Saturday, July 23, 2016

Getting sick

I think getting sick and still trying recovery has got to be the hardest thing ever. When you think about it, what do you do when you're sick? Sleep, usually. Does that include eating? Not often. I was recently put on an antibiotic and didn't eat. This has caused quite the rift between my dietician and I. It has been frustrating on all accounts but honestly, I didn't expect to relapse this far. After journeying through some old forums I realized I have to stop. This isn't good, I shouldn't be reading about how to lose weight safely, because it won't be safe. I should be focusing on the class that I'm currently taking, not some forum full of sick people giving me advice. I can't seem to help it though. I haven't been to work in over a week because this illness has put me on my butt and I can't seem to pull it together enough to actually get to my job and focus.

At what point will it be too far? I keep weighing myself and while the number goes down, it will never be enough. I hit that point where the hunger doesn't really hurt as much, which should be scary but instead my brain just says that because I'm not working out that I don't need as much anyways, Overall it is very frustrating and in my healthy mind this would be downright scary to think that it goes this fast. Yet, I'm still doing it.

Another point is that I haven't been able to ride because I get too dizzy. I was going to but a lot of people have been looking out for me and discouraging me to ride. This above all may provide the motivation to dig myself out. Riding is about the only thing I had going for me and if I can't ride, what am I supposed to do to keep the bad thoughts away? It is my healthy release and I need to get back to it.

Anyways, you're welcome for the fever-induced nonsense I just typed out.

-A.

Tuesday, June 28, 2016

Here's to another year?

Yesterday was my birthday and while I suffer from social anxiety things, it was nice. I can't remember the first time I actually felt like I wanted to be noticed. So yesterday was interesting in that regard.
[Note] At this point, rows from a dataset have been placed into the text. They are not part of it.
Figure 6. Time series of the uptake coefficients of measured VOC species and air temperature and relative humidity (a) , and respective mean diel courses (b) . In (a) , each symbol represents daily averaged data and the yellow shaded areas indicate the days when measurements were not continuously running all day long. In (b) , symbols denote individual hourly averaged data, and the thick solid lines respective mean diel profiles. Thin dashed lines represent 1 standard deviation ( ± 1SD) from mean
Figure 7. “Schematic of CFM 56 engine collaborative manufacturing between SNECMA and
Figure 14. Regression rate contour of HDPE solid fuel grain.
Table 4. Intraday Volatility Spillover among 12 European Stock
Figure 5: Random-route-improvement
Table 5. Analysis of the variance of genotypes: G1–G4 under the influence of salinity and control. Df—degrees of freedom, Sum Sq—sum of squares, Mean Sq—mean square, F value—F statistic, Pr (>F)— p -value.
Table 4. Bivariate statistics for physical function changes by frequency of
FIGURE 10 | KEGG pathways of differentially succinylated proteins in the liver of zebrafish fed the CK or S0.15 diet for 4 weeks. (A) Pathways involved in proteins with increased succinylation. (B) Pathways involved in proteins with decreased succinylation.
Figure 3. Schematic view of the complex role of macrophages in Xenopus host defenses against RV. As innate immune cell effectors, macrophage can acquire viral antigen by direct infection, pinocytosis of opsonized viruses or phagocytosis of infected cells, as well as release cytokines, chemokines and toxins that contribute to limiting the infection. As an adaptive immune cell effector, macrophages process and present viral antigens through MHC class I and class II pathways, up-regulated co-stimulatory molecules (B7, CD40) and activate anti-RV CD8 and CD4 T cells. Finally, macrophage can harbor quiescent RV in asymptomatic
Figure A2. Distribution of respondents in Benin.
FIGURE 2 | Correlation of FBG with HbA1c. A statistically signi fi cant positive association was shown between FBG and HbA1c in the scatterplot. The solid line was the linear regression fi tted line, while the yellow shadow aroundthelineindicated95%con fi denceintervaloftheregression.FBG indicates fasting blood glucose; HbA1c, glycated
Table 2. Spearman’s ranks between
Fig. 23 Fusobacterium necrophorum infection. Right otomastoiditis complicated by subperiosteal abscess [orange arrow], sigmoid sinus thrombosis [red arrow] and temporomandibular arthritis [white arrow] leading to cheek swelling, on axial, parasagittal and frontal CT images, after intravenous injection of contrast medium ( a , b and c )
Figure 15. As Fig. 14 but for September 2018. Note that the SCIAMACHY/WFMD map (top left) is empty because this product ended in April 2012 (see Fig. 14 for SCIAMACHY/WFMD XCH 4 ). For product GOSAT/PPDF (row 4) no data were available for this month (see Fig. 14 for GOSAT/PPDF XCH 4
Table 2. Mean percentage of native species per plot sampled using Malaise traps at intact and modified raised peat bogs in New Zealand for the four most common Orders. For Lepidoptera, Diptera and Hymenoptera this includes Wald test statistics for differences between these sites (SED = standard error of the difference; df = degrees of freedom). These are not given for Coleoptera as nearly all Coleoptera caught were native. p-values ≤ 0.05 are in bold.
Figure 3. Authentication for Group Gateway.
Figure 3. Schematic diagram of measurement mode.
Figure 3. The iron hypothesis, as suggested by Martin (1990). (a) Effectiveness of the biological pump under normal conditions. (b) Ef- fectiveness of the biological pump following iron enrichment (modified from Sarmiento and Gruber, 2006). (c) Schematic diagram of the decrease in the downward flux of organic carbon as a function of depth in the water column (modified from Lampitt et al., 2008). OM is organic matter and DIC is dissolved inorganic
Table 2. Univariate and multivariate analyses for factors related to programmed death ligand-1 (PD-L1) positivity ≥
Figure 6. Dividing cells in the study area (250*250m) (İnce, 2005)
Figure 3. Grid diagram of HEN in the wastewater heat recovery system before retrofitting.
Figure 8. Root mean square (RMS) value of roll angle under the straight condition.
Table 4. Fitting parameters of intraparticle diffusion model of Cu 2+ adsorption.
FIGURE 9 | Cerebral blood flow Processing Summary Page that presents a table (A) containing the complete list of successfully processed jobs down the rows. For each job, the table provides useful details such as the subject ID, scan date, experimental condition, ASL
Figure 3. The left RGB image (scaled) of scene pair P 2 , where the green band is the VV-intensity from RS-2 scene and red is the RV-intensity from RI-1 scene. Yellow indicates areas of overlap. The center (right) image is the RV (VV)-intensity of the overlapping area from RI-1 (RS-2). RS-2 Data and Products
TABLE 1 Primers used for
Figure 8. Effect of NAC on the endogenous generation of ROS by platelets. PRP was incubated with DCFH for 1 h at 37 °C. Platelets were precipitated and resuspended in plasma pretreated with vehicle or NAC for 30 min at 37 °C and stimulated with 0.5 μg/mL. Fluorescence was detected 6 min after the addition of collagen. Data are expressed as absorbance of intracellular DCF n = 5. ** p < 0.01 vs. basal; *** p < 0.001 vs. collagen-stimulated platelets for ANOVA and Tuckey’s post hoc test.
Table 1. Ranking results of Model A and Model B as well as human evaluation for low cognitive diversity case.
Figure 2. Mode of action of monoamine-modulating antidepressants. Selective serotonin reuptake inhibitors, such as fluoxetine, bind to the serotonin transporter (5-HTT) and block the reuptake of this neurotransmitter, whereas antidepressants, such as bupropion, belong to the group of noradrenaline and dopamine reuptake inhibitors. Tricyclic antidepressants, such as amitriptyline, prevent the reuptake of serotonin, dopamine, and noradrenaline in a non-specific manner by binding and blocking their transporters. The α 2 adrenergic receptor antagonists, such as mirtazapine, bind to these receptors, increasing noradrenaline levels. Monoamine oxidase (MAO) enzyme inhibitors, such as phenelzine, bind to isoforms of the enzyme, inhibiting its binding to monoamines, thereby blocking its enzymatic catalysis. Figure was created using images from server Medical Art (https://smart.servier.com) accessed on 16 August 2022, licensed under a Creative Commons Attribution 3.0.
I frequently get stuck in this "notice me but don't look at me" cycle. Anyways, I went to work and that was funny because I got some of my kids (in lessons) to do some cool things. I told them that it was my birthday and to do some good listening and for the most part they did! I also got a hug from the most adorable little swimmer ever!

After work a few coworkers invited me out (which I never usually accept) and I went. It was surprisingly nice even if we had food. Going out=food=eventual behaviors=really bad night. But it was okay and really nice of her to get it together. I even found enjoyment out of talking with people. Since the start of this relapse I have had a very limited social life, so it was nice to actually mingle with people.

Another note on recovery. This just rubs me the wrong way, there is always so much support when someone is stepping up to residential, PHP, or even IOP. What about those of us who are struggling but not needing a higher level of care? Everyone wants to support you when you are struggling the most but what if it is old news? I feel like I am having way too hard of a time but everyone around me assumes because I'm not going to the hospital or anything that I should be over it by now. Some of this is projection but at the same time, when is enough, enough?

At least riding has been helpful, for a few hours, everything seems to just melt away. It is a much welcomed and newly found reprieve from my normal. That guy is helping me a lot!

Anyways, this is a mixed post but it is me. 
I wish I had some readers but this is okay.

-A.

Friday, April 22, 2016

Deja vu *****trigger warning*****

I don't know if this is rock bottom or not. But it is hard.

*****TRIGGER WARNING******

I am so disappointed in myself. I was in recovery for a solid few months. Then all of a sudden, more struggles. I see my doctor once a week and she has told me if I meet criteria again, I won't just get an Ensure and be on my way, I either go where she wants me to (the hospital) or I stop seeing her. It is so incredibly difficult to go through this again. I don't feel sick, but my body tells a different story. I don't feel like I'm declining, but my actions say differently. Why is this such a big part of my identity? How do I overcome this? Why did I get so close only to fall away again?

My doctor is holding work over my head (I did get the swim job, it's great). If I don't eat, I don't work. Which sounds reasonable to me but unfair to my eating disorder. I just wish I didn't have to choose, but I do. It could be life or death as it has been before in my life. When you get so stuck it really seems like nothing else matters, even though it should. To really give up my job would be devastating, working in the pool isn't ideal, but working with those kids, it brings me to life. I only feel like I am worthwhile there, but to what point? It also fuels my eating disorder, I can be really active and still be with kids. A win-win. On the days I lack energy because I have been restricting, I figure I just need to try harder to be peppy. I feel torn between what is right (recovery) and what feels better because I have less PTSD symptoms (my eating disorder. I am so ashamed to have fallen again. On the plus side, I am over a year purge free!